The auto-erase function wipes all data after 10 incorrect passcode guesses, while the milliseconds-delay feature was introduced by Apple to neuter brute force attacks by making them take years to carry out.

The magistrate, Sheri Pym, asked Apple to respond if it was not possible to create a workaround as described above.

Tim Cook took the opportunity to do so in a long letter decrying the government’s attempts to undermine the security of Apple devices, although he notably didn’t reveal whether it was technically possible to do so or not.

While claiming no sympathy for the terrorists and pointing out that Apple has assisted the investigators to do “everything that is both within our power and within the law to help them,” he would not sanction the creation of software with the potential to unlock anyone’s iPhone.

He added:

“The FBI may use different words to describe this tool, but make no mistake: Building a version of iOS that bypasses security in this way would undeniably create a backdoor. And while the government may argue that its use would be limited to this case, there is no way to guarantee such control  ...

For years, cryptologists and national security experts have been warning against weakening encryption. Doing so would hurt only the well-meaning and law-abiding citizens who rely on companies like Apple to protect their data. Criminals and bad actors will still encrypt, using tools that are readily available to them.”

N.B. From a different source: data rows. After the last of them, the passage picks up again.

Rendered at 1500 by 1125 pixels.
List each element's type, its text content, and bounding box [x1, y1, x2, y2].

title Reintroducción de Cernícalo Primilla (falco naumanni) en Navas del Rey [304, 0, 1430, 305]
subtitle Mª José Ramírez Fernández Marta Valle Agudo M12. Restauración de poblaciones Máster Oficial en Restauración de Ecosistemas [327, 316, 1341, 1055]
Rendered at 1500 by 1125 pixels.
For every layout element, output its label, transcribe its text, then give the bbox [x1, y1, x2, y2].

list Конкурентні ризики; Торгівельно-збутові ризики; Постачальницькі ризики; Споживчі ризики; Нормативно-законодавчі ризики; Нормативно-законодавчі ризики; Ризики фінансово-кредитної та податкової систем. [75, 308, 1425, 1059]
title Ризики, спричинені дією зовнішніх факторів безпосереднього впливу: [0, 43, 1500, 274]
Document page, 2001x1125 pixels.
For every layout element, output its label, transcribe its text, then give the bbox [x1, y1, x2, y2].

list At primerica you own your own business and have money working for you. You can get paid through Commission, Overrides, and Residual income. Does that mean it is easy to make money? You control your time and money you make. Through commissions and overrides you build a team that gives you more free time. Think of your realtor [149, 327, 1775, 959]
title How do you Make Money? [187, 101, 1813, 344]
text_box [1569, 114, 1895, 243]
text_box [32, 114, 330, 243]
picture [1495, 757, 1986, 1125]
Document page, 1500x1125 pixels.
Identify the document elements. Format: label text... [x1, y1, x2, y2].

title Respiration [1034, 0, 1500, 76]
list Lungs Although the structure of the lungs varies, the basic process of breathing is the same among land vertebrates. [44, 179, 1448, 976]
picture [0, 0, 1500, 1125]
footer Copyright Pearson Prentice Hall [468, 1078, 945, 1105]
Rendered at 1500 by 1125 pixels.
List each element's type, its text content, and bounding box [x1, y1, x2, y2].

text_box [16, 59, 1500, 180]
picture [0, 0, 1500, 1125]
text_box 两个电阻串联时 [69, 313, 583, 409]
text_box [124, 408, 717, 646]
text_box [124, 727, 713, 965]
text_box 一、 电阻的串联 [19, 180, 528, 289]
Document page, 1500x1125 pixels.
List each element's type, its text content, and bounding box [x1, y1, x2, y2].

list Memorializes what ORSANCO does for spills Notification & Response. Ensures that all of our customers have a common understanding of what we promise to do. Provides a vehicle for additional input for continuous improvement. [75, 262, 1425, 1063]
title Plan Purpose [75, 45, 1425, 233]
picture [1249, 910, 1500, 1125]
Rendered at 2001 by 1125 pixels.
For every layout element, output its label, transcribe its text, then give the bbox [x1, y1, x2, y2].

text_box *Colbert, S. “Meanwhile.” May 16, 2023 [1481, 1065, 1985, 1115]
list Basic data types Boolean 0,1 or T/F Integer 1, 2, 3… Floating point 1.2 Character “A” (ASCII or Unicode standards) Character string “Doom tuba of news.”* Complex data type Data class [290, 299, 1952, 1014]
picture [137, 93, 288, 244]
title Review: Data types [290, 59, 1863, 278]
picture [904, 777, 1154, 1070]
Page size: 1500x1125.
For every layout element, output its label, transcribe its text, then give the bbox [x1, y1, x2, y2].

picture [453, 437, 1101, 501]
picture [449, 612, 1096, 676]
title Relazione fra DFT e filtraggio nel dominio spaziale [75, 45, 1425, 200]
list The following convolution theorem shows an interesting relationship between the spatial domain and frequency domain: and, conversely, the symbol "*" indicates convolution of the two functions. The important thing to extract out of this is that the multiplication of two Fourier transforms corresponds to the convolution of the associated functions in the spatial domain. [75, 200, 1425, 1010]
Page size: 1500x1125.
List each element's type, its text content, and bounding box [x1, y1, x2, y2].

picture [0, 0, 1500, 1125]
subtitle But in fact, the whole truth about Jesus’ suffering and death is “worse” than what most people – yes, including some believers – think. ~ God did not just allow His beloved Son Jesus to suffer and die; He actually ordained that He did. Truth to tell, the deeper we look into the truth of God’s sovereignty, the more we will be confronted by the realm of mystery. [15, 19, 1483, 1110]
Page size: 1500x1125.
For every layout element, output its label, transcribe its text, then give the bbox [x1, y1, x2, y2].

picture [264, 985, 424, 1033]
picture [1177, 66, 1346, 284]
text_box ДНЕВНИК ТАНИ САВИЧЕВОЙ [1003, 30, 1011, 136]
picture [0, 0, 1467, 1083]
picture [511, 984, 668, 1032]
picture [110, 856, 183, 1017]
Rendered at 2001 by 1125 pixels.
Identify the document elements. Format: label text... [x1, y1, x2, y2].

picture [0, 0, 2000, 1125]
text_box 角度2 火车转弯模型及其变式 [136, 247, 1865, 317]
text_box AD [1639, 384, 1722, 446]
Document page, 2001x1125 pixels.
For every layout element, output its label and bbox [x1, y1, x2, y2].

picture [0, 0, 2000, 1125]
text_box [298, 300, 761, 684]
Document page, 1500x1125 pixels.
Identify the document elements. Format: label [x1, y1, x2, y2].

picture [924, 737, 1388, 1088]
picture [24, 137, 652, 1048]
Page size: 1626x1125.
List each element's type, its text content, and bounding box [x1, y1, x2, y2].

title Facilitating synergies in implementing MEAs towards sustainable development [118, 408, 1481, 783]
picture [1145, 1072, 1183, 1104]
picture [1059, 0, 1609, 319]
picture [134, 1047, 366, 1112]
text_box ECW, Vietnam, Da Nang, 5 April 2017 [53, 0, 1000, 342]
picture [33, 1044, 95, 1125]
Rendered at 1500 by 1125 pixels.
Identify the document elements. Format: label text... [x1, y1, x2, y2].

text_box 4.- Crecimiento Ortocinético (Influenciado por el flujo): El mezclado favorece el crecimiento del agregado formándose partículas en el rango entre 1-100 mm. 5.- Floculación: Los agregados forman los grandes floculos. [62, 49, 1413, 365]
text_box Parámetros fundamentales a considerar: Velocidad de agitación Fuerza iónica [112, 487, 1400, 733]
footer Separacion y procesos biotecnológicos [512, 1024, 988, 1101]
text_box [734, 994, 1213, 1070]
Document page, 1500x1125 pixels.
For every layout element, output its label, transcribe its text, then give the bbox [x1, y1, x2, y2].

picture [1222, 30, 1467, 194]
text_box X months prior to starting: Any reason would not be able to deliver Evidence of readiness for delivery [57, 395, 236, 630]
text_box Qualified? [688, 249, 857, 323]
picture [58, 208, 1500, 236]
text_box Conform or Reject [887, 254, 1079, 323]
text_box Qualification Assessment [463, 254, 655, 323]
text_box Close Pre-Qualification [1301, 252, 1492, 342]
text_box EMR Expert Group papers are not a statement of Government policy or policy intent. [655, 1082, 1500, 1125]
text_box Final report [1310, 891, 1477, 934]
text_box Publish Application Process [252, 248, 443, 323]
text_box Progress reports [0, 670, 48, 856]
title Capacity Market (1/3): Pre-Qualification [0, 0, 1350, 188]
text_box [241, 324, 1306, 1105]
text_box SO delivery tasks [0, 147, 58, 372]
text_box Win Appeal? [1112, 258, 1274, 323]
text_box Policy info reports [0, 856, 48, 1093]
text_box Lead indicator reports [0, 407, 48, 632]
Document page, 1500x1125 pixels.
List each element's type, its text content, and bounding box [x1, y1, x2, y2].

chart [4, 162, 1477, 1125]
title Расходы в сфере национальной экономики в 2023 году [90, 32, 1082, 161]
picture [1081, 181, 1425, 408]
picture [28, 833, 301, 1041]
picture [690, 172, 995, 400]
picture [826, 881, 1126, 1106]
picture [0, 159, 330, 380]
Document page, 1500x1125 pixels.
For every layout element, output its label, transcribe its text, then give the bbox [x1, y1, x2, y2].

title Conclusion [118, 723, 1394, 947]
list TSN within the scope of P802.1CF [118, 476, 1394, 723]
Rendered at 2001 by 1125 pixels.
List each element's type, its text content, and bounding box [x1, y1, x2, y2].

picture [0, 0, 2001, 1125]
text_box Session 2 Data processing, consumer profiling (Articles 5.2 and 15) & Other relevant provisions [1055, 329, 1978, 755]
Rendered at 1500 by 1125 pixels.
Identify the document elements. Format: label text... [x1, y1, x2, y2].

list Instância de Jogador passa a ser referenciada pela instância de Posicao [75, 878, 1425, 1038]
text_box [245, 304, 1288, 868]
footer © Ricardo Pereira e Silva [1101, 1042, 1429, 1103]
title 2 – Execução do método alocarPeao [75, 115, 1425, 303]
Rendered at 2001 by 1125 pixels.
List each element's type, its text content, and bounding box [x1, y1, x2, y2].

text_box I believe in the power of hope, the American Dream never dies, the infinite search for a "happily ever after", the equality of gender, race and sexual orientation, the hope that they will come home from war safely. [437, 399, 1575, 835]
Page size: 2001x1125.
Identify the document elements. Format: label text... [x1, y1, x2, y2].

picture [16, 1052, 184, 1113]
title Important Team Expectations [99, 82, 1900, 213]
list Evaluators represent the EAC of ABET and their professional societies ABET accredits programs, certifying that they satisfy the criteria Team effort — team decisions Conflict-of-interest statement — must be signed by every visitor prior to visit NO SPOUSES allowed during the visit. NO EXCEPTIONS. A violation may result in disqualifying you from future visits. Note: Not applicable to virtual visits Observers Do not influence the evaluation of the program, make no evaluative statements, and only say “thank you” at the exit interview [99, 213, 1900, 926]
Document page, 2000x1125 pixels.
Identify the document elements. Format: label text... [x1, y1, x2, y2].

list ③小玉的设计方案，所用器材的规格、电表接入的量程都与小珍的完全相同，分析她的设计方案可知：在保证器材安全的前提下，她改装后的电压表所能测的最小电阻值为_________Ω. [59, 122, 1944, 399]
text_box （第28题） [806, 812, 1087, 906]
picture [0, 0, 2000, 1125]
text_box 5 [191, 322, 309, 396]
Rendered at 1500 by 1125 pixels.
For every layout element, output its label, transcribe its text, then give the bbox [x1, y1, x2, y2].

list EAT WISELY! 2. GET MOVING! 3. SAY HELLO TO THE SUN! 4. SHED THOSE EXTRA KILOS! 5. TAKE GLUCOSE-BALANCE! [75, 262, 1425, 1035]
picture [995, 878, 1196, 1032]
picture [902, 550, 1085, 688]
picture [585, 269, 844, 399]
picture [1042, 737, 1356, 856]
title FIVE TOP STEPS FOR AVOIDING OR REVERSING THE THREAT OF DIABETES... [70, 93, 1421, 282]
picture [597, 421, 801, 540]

Cook also took issue with the FBI’s apparent attempts to use the All Writs Act of 1789 as a legal justification for this expansion of its authority.

He argued:

“The implications of the government’s demands are chilling. If the government can use the All Writs Act to make it easier to unlock your iPhone, it would have the power to reach into anyone’s device to capture their data. The government could extend this breach of privacy and demand that Apple build surveillance software to intercept your messages, access your health records or financial data, track your location, or even access your phone’s microphone or camera without your knowledge.”

The news comes in the same week EU security agency Enisa came out in favor of strong encryption and against any attempts by law enforcers to undermine this by demanding backdoors.